By returnwinner
Who’s responsible for Novak Djokovic being deported from Australia last month?
Ask any Novak fan and a menagerie of odious characters and shadowy entities emerge: Craig Tiley and Tennis Australia, Australian Border Force, Australian Prime Minister Scott Morrison, Immigration Minister Alex Hawke, the Victorian state government, the Australian public, journalists in the media, Novak’s agent, Ben Rothenberg’s Twitter account, a poorly thought-out Instagram post, and so on.
But as tempting as it is for fans to seek nuance, devising an ever-expanding list of figures to blame obscures Novak’s role in this entire saga.
Novak has long been a believer in the idea that ‘everything happens for a reason.’ It’s an outlook I’ve long despised because it reframes what is typically needless, avoidable suffering as a virtuous event in some divine (albeit always hidden), grander narrative.
But make no mistake – Novak’s deportation was avoidable. Had Novak gotten the vaccine, he would have frictionlessly entered the country and played the tournament as 99% of other players did. He chose not to and bore the very brutal, public brunt of that decision.
Without knowing Novak’s precise reasoning for not getting the vaccine, it’s hard to decipher what argument or evidence would persuade him, though he says he remains open-minded on the topic.
Strictly medical or scientific arguments seem doomed to fail – there are simply too many outliers or excuses one can make to wriggle out of being convinced. Indeed, the responses to this earnest tweet should give a good indication of the wild trajectories this approach is likely to yield.
The strongest arguments, to me at least, have always had a pragmatic element: your career requires you to travel, many countries require vaccination to enter – vis-à-vis you either get vaccinated or you’re effectively semi-retired.
And yet, Novak said he will forego competing in any slam or tournament that mandates the vaccine, easily defanging any leverage this approach had. For Novak fans who want him to get vaccinated, it’s hard to know where to go from here.
Novak did not make this decision on a whim – he understands the gravity of his choice and the impact it will have on his career and legacy. For Novak fans like me, the fact that he’s considered this issue carefully only makes his ultimate decision harder to comprehend and rationalise.
Sticking to one’s principles under both great pressure and incentive to cave is an admirable quality, and certainly, one lacking in today’s atmosphere of conformity and group-think – especially online.
Yet understanding this concept in an abstract sense does not make it any less devastating that none of the slam titles, the glory, the hard-fought victories, and the heart-breaking losses that mean so much to me were enough to sway him towards getting the vaccine. It is painful to see something so valuable, and the potential for more, being tossed around as though it means nothing.

When your favourite player errs in judgement, fans are wont to search irrationally for external factors to scapegoat their favourite. But once the heat dies down most fans will typically, albeit often quietly, accept whatever role their favourite played in any given scandal and silently pray that a lesson will be learned for next time.
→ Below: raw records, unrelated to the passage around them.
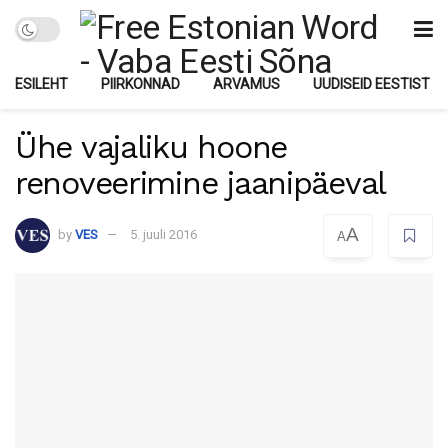
ESILEHT
PIIRKONNAD
ARVAMUS
UUDISEID EESTIST
Ühe vajaliku hoone
renoveerimine jaanipäeval
A
by
VES
5. juuli 2016
A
Yet a very vocal subsection of his Twitter fanbase is celebrating Novak’s decision as good, actually. This group of fans has taken to attacking other fans, myself included, for having the gall to hope he changes his mind or expressing even the mildest criticism of the self-destructive path he’s chosen.
Having spent the last fortnight arguing with my online interlocutors on the other side, I have nothing useful or productive to add to what I’ve already said:
Looking for others to blame and downplaying the very real agency Novak had in determining his destiny in both Australia and beyond does him no good. Nodding along to every reckless decision he makes and saying it’s valid, righteous, and ultimately justified does not make you a good fan. It makes you a yes-man.
When you truly love someone, that means you care about the choices they make. You have to tell them things that are painful and uncomfortable. As much as Novak may not want to hear it, you might even have to tell him ‘no.’